### Task to carry out
An exact retyping of all lines below is the answer; pictures do not belong in it.

Photos with camera intrinsics
=== Begin Enclosure ===

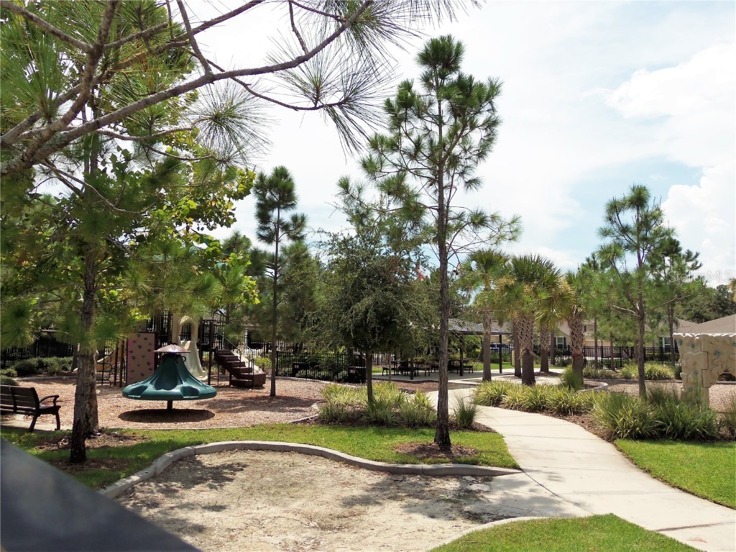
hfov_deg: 67.3
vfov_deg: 53.1
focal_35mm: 26
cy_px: 276
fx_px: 553
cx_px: 368
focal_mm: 4.7
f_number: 3.2
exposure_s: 1/800
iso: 64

=== End Enclosure ===

### Output
hfov_deg: 67.3
vfov_deg: 53.1
focal_35mm: 26
cy_px: 276
fx_px: 553
cx_px: 368
focal_mm: 4.7
f_number: 3.2
exposure_s: 1/800
iso: 64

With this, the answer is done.